On Warren Olney’s radio show To The Point yesterday, I had a chance to talk with US Chamber of Commerce management directly regarding the issue posed here last week: Why would an organization representing 3 million small businesses come out in support of our largest banks? My question was picked up and focused by the host.
Warren Olney (at the 36:35 mark): “Mr. Hirschmann, back to you. Are you serving the interests of your own members, if you resist the idea of breaking up the big banks?”
David Hirschmann (leading the Chamber’s financial lobbying efforts): “I just don’t think the question is whether we need to break up the big banks. The question is how do we ensure that the kinds of practices that they engaged in — and others outside the banking system — don’t happen any more. Which is why we pointed to transparency in areas like derivatives and leverage.” [my transcription]

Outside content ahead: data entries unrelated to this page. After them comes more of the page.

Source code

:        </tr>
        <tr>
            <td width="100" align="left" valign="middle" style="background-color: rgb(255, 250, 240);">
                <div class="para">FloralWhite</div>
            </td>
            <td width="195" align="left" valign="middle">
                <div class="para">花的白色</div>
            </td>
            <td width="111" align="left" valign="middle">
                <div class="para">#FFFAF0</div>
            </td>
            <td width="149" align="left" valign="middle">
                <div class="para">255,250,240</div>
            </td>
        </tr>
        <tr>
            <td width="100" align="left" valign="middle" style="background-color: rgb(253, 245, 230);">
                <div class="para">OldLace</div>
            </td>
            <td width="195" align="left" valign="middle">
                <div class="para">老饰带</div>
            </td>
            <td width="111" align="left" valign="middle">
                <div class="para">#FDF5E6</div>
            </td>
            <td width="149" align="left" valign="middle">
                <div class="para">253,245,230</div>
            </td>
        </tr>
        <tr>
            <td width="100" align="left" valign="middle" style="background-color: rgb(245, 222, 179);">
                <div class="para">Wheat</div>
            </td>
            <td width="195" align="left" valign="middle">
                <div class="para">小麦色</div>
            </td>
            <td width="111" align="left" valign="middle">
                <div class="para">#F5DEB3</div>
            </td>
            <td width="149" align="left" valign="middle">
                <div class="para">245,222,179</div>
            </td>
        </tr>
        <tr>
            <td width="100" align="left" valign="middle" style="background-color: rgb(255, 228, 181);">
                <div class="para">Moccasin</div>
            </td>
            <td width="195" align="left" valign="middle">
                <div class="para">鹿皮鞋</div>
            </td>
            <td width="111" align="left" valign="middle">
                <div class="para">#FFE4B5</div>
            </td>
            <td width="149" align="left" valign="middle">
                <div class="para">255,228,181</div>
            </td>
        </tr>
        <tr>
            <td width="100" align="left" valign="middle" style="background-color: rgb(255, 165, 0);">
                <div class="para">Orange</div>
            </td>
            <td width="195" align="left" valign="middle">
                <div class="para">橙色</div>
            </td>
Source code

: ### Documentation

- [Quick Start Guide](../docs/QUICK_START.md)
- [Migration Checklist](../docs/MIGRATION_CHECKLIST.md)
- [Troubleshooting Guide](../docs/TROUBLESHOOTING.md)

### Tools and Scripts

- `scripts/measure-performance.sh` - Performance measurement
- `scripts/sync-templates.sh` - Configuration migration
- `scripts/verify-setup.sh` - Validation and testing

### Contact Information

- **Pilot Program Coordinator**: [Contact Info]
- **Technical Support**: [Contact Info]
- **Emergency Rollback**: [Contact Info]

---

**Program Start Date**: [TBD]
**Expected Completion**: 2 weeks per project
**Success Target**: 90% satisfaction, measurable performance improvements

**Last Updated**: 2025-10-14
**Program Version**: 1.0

Mr. Hirschmann then goes on to talk about the consumer protection agency (he’s opposed).
The conflict between the Chamber’s principles and its actions becomes increasingly clear.
Hirschmann made some good statements, along the lines of: no one should have permanent access to the taxpayer’s pocket, and any firm – no matter how large – should go out of business if its managers make the wrong decisions. This is exactly what the representative of small business should say.
But, despite being given repeated opportunity to say something at least generally along the lines of Alan Greenspan last week (e.g., “too big to fail is too big to exist”), Hirschmann retreated into platitudes about the need to modernize our entire regulatory system.
At the same time, he emphasized that the Chamber is adamantly opposed to the main piece of this modernization – as proposed by the administration – which is a new agency to protect consumers vis-à-vis financial products.
He didn’t dispute that the actions of our largest financial players have seriously hurt small business people – through bringing about a massive financial crisis and deep rececession – but the Chamber apparently favors just reshuffling regulatory responsibilities and more “transparency” on all sides.
There is a long tradition in the United States of big business trampling on independent entrepreneurs, and of those entrepreneurs fighting back through the ballot box. This time around, big banks captured their regulators, badly damaged small firms, and look set to do it again.
Why is the Chamber of Commerce refusing to stand up for small business?